A recent Zillow analysis concludes that mortgage rates could hit 8.4 percent in the unlikely event that the U.S. does default, raising the monthly payments for borrowers taking out mortgages in the future by 22 percent.

“Right now, what everybody’s afraid of is the high-interest rates,” Corcoran added, during her interview on “The Claman Countdown.” “But the minute those interest rates come down, all hell is going to break loose and prices are going to go through the roof,” Corocran said. “The house prices, I would not put it by the housing market that prices go up by 20 percent. We could have COVID all over again.”

In addition to Corcoran sounding the alarm, a common thread among the wave of recent warnings was the distressed state of the commercial real estate sector, with office valuations threatening to plunge as much as 40 percent as higher interest rates make it harder for investors to refinance trillions in looming debt.

Perot Jr, the son of former Independent presidential candidate Ross Perot and the chairman of the Perot Group, warned in an interview with Bloomberg TV on Tuesday that a “real estate recession” could be imminent if banks don’t start loaning again.

“If the industry can’t get a construction loan, real estate will have a recession,” Perot said. “The key to commercial real estate today will be banking.”

Perot said during the interview that it’s gotten so challenging for builders to get construction loans that his development company, Hillwood, is helping finance other developers.

Musk however, in comments made on the social media website he purchased last year, offered a different theory, predicting that home valuations would follow office prices in dropping.

“Commercial real estate is melting down fast. Home values next,” tweeted the billionaire, who claims to have sold off all his homes while sleeping on friends’ couches.

Musk’s comments were quickly met with rebuttals by leaders in the residential real estate space, most notably from Redfin CEO Glenn Kelman who pointed out that residential real estate isn’t suffering from the same lack of demand as commercial real estate has since the onset of remote work.

“The loss in demand for commercial real estate is what’s driving demand for residential real estate,” Kelman wrote. “People who work from home need more space at home. Sales volume is down because inventory is down. Today, home prices increased for a second straight month.”

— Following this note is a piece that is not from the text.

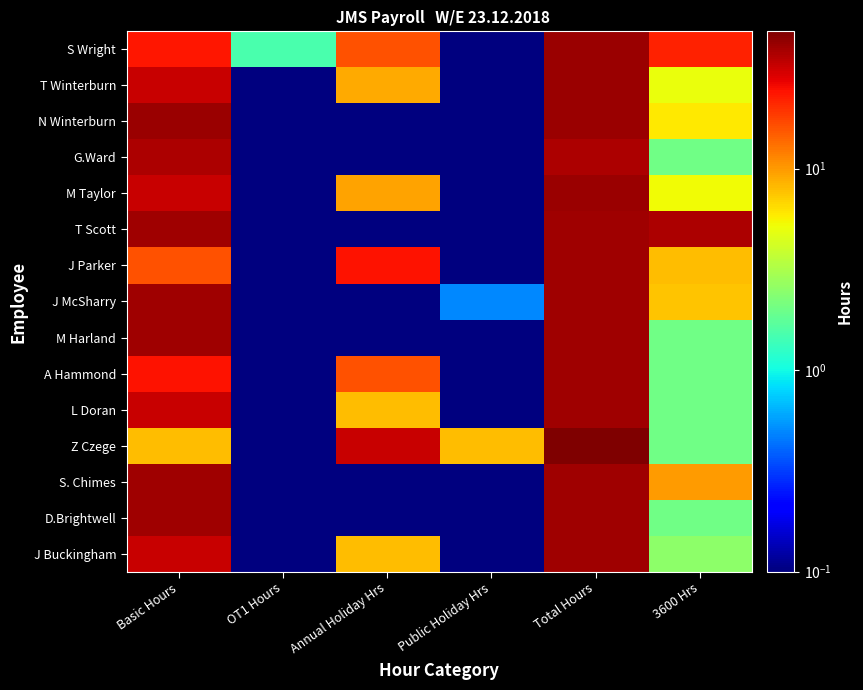

Which category has the lowest value across all series?

OT1 Hours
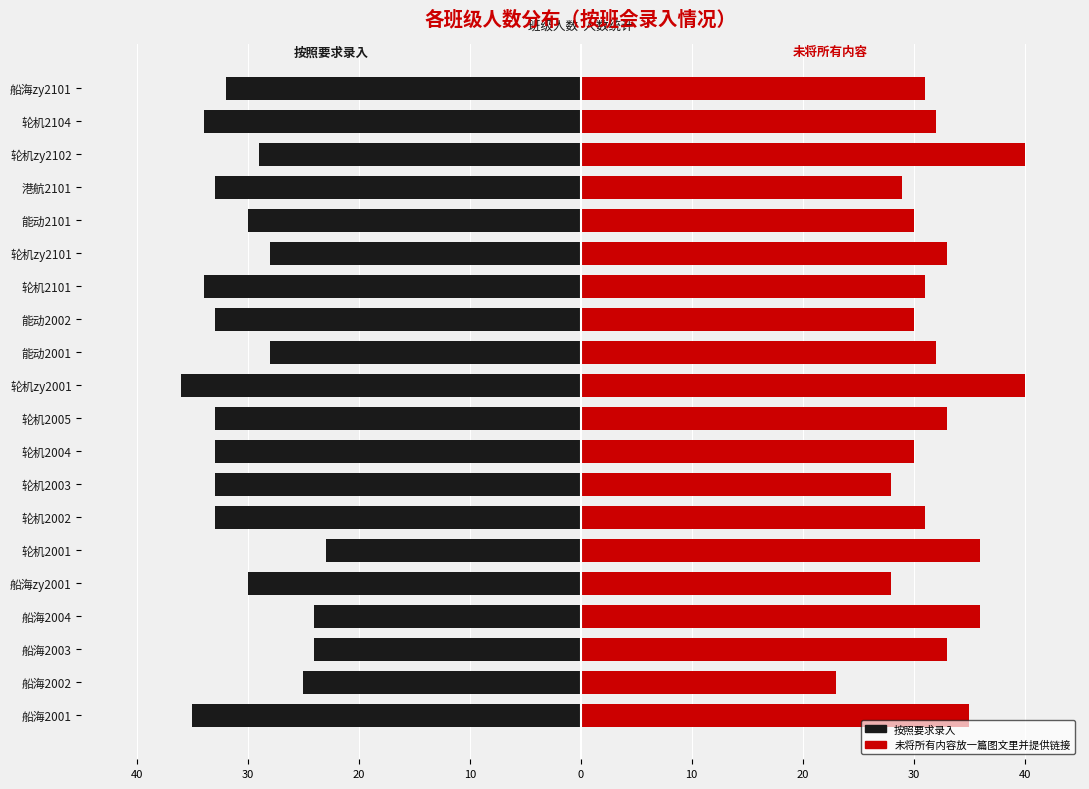

The value of 未将所有内容放一篇图文里并提供链接 at 船海2003 is 44. True or false?

False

Indeed data released this week via the S&P CoreLogic Case-Shiller Index shows that United States home prices rose 0.7 percent during March compared to a year before — the second straight month that prices increased leading many experts to suggest a period of annual price declines may be coming to an end.

Existing-home sales, however, fell 3.4 percent in April to an annual pace of 4.28 million as the inventory of homes for sale reached 1.04 million units — a 7.2 percent gain from March.